WHY is this required? All I want to do it write, man. I don't want to read poetry and analyze things. It all seems really pointless to me. I remember one requirement was ENG 303. . .something about literary criticism. WHY? All I know is that analyzing literature is maybe one of my least favorite school-related things to do EVER, and I had to take an entire class on it. Do I remember anything from that class? No, I do not. I remember how hard it was and how impossible the textbook was to understand. Why is this required of me as an English major? I have no idea. I think they assume that everyone in the English major, whether they know it or not, is going to teach, so they make you learn how to torture other people (your students) making them analyze what Fitzgerald meant by the green light at the end of the dock or why Scout was dressed as a ham. (It was a ham, wasn't it?)
Maybe Fitzgerald just really liked the color green and Lee was Jewish and not allowed to have ham, thus developing a fixation on it. I really don't know. But I don't see why it should matter.
Point being, I don't want to go back to school because it would most certainly require that I take a bunch of classes that I will find useless and pointless and uninteresting. Would I like to take some classes as a nearby college? Absolutely. I'd love to take some photography classes or writing classes, or maybe even a painting class. But do I want an entire, strict curriculum, telling me what I absolutely have to study in order to succeed as a (fill in the blank with a job title here)? No. No, I don't.

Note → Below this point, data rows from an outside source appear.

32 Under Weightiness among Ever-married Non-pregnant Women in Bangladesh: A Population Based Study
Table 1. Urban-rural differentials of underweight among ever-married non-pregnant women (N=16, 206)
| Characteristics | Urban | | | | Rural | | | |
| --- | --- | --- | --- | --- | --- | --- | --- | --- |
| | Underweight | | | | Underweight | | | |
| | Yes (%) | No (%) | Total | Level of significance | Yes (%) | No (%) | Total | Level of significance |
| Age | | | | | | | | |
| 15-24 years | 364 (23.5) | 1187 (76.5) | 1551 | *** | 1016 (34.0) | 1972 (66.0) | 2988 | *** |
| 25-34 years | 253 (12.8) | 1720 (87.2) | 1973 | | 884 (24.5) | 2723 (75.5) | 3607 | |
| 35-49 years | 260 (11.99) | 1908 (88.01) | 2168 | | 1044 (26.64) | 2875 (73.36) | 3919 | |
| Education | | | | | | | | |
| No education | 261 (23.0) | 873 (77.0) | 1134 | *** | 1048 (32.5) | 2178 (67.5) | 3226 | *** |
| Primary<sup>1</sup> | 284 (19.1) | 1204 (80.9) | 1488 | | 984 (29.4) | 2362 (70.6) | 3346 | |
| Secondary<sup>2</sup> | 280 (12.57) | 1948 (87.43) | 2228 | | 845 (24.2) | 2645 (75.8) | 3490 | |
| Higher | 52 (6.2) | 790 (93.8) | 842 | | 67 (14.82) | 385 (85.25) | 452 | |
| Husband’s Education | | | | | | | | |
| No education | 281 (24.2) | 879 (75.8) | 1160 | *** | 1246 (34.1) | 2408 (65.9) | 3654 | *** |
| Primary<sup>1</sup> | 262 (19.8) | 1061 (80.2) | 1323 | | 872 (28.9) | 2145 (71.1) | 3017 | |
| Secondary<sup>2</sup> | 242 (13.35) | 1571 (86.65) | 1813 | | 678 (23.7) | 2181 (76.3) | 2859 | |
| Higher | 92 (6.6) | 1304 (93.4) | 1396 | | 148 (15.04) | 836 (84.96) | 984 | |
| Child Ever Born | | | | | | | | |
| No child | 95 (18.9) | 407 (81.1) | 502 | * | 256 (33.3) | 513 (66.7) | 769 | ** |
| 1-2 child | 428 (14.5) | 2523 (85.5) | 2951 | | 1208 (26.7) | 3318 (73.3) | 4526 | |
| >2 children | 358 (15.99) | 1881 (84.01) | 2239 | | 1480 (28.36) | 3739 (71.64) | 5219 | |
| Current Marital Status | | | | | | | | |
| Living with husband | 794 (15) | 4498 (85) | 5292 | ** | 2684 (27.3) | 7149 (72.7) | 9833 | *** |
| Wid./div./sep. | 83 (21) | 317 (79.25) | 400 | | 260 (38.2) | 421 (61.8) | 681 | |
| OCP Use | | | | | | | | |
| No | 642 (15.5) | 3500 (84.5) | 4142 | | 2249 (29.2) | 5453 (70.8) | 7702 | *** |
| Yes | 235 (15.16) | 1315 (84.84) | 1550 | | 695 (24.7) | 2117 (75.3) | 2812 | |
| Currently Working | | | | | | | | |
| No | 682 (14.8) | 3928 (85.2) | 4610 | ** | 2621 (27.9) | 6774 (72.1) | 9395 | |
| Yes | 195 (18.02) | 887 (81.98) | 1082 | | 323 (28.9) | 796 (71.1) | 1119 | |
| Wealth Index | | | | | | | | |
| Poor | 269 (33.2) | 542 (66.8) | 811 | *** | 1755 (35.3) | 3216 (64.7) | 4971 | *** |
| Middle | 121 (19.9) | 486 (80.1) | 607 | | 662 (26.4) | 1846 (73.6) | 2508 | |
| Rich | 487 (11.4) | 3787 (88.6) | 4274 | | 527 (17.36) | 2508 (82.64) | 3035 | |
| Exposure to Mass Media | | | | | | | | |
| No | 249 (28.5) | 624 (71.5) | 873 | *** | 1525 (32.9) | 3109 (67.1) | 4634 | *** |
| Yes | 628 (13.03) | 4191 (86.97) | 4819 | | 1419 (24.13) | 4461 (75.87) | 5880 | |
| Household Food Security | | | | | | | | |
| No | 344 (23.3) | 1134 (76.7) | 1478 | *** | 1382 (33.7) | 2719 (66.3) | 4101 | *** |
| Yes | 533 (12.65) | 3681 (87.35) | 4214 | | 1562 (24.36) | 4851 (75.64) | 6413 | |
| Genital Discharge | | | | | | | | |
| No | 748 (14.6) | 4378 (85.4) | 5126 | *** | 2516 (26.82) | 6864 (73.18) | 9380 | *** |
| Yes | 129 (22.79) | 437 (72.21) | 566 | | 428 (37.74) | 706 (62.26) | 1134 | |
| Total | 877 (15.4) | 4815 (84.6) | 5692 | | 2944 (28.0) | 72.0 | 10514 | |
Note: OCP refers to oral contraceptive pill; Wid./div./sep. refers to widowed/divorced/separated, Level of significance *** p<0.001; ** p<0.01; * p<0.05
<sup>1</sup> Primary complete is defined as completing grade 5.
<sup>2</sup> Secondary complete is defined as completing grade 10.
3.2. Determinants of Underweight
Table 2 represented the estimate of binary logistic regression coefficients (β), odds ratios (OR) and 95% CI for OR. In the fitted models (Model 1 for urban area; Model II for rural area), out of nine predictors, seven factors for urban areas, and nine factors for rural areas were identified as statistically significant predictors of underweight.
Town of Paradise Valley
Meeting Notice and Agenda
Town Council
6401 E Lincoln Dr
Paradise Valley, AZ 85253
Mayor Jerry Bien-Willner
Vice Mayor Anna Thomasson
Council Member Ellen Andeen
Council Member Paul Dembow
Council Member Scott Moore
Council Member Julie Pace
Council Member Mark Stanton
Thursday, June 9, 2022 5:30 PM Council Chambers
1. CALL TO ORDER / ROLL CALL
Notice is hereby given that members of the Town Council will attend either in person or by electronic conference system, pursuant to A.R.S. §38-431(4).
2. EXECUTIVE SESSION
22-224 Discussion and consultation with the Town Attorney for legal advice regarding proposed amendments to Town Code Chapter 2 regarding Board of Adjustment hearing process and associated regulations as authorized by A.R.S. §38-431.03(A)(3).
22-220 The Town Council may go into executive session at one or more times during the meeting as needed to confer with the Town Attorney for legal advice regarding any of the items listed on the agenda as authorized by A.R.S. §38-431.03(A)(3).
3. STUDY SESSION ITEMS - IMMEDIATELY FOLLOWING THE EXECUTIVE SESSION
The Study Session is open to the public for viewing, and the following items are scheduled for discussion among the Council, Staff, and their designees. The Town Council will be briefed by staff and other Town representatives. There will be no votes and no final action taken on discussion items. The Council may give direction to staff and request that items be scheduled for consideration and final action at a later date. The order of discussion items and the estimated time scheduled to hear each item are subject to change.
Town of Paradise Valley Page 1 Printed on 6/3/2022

So there you have four very compelling reasons why, despite being stuck in a job I dislike, I will not be quitting in order to go back to school. I'm not going to put myself through that when, truly, I have no drive for it. I'm driven to succeed, and I want to make something of myself, but I don't know what that something is yet, and I don't want to force myself back into academia just to find that I've wasted time, money, and sanity on it.